I’ve talked about abuse as a love language, but now I want to talk about abuse as our thoughts, how we view your bodies, and how we treat it.
I’ll be honest— I’ve never known how not to abuse myself. Early in my life I internalized external harmful comments about my weight, how I was taller than my classmates, and how I was too shy, from people around me. However, in my true Virgo nature, paired with generally hateful feelings for myself, I took their words and hurt myself worse than the initial words ever could have.
I made harmful words and abuse my truth. I accepted that I was my own worst critic because I hadto be. Because then, nothing anyone would say could hurt me. This casual decision to accept self-harm and abuse from ourselves as something we haveto do is cruel and nonsensical. The implication that we have to race and hurt ourselves so that another person can’t, simply provides abuse from a different source; truthfully, a more harmful source, since you cannot silence your own thoughts and feelings. You cannot hide from yourself.

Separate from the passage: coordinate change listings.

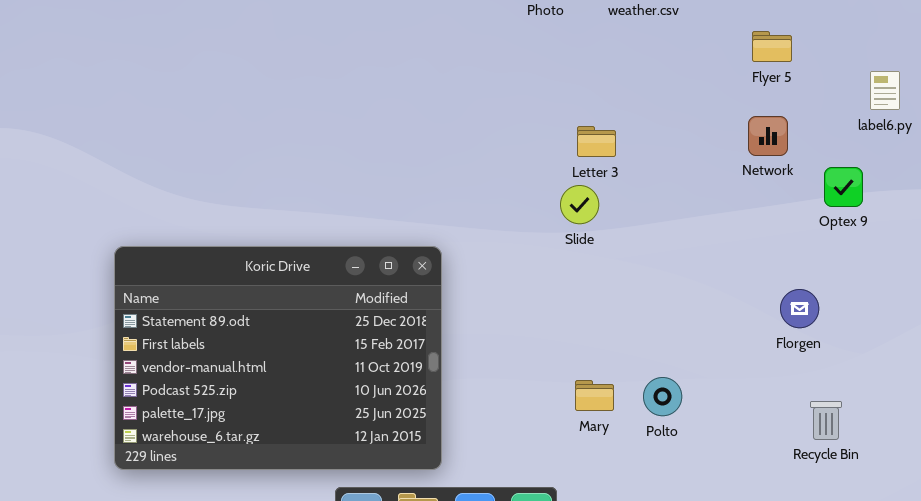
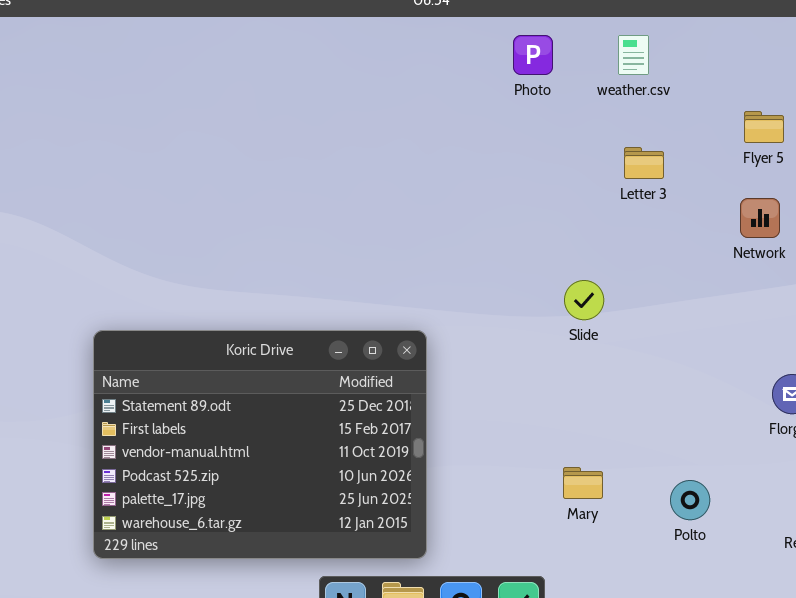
Letter 3: [577,126,616,157] -> [624,147,664,179], moved
Slide: [560,185,599,224] -> [564,280,604,320], moved
Polto: [643,377,682,416] -> [670,480,710,520], moved

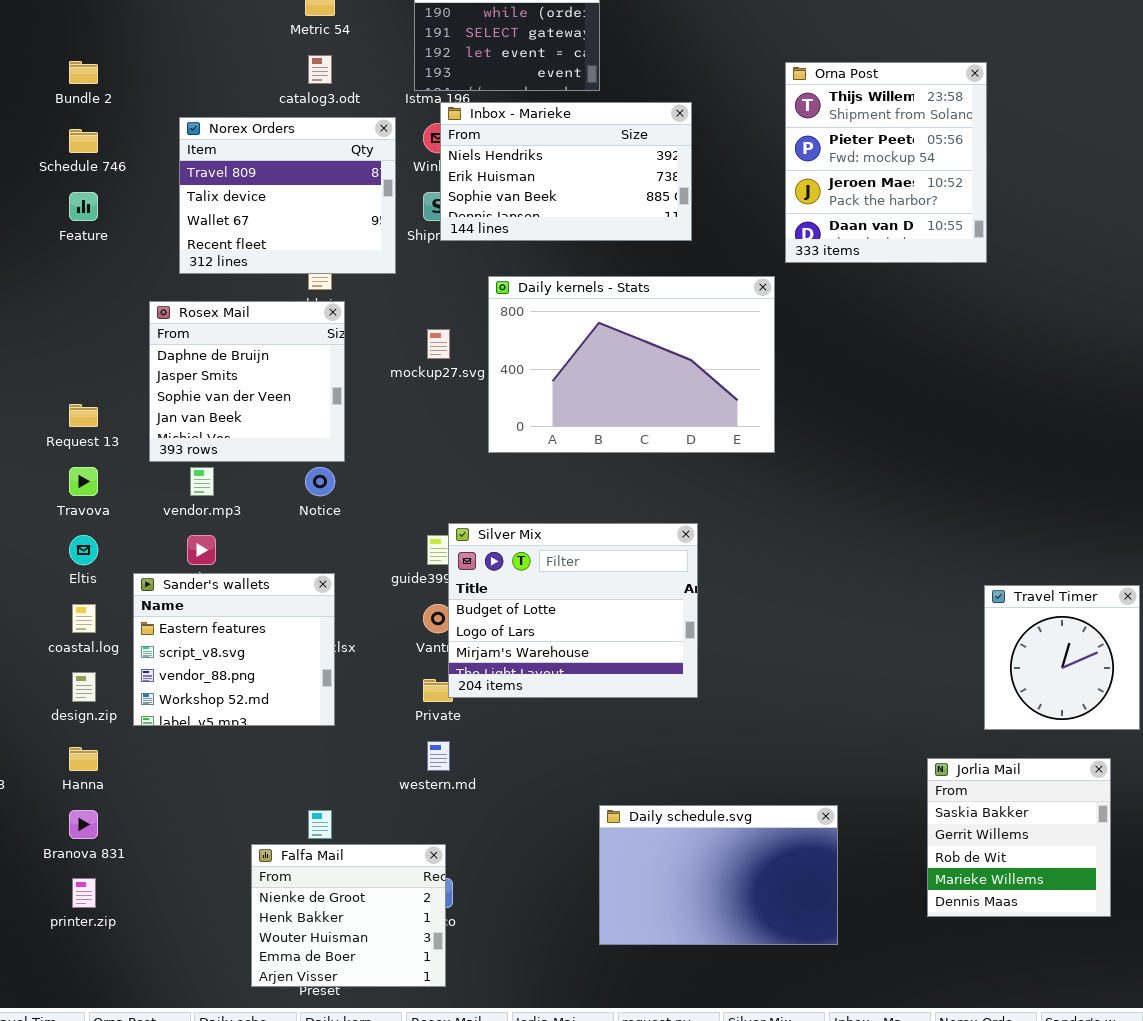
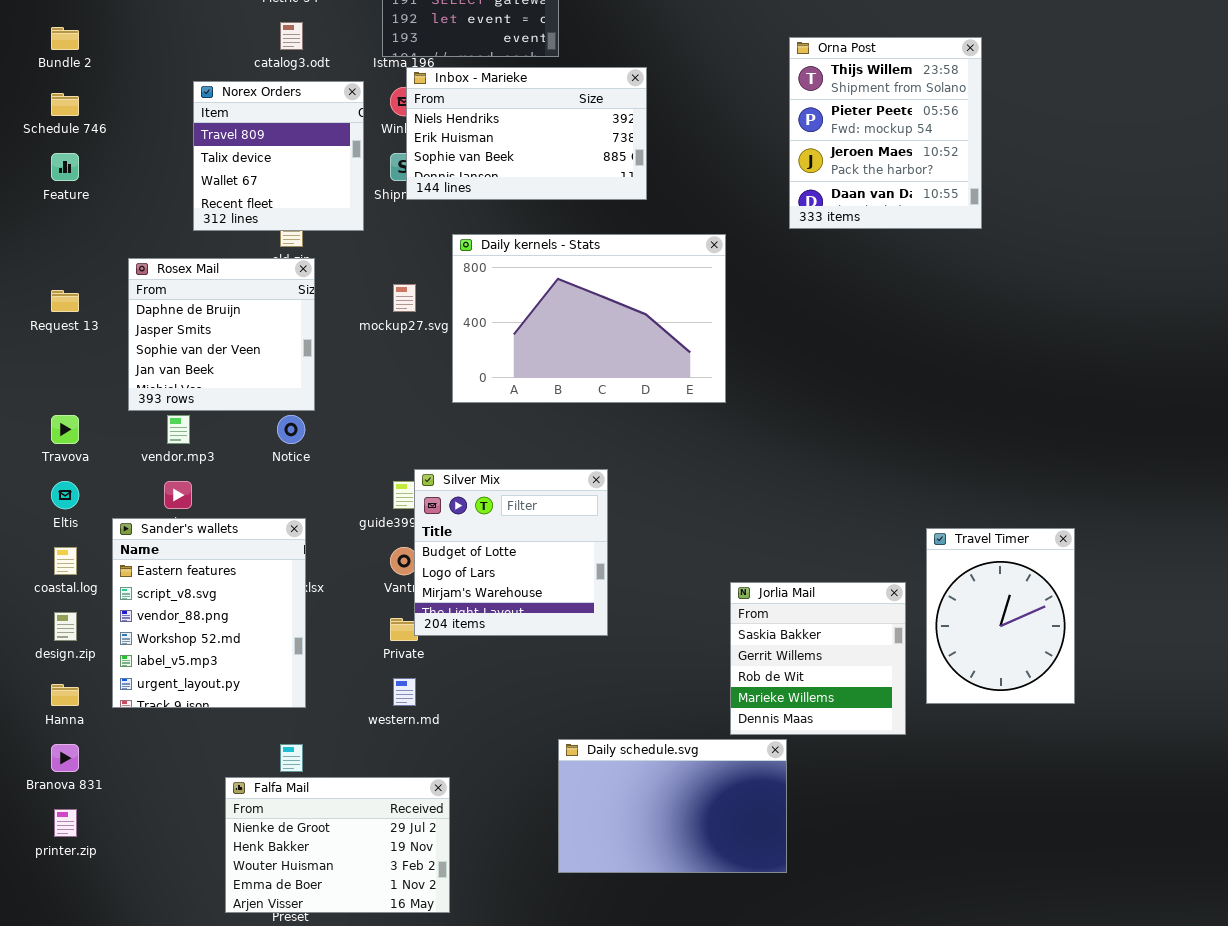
Orna Post: [785,62,987,263] -> [789,37,982,229], moved
Norex Orders: [179,117,396,274] -> [193,81,364,231], resized
Request 13: [69,404,98,427] -> [51,290,79,312], moved
Silver Mix: [448,523,698,698] -> [414,469,608,636], resized
Sander's wallets: [133,573,335,726] -> [112,518,306,708], resized
Travel Timer: [984,585,1140,730] -> [926,528,1075,704], resized
Jorlia Mail: [927,758,1111,917] -> [730,582,906,735], moved
Falfa Mail: [251,844,446,987] -> [225,777,450,913], resized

Instead of continuing to harm myself, which manifested in an eating disorder, severe depression, and crippling social anxiety, I made a vow earlier this year to be more kind to myself. This included allowing myself to take breaks. It included taking time to look at my body and figuring out what I loved about it. It included accepting how I look, and not stressing about getting old or looking tired. It included making a conscious effort to try to defeat my eating disorder.
All of this led to me starting therapy, beginning to meditate, and allowing the forceful tide of healing and change to purge people and habits that no longer served me, or were healthy for me. Sometimes, we abuse ourselves by keeping the company of people who make us feel inferior to try to convince ourselves we have more to fix about ourselves. We tell ourselves it is better to be frenemies with someone or be in relationships where we walk on eggshells because we are too terrified to be alone and heal. We hate spending time with ourselves so much, we stunt our own healing.
You are perfect the way you are. You already have all of the tools within yourself to heal and purge and evolve into the person you are destined to be. All you have to do is commit to believing you’re worth it.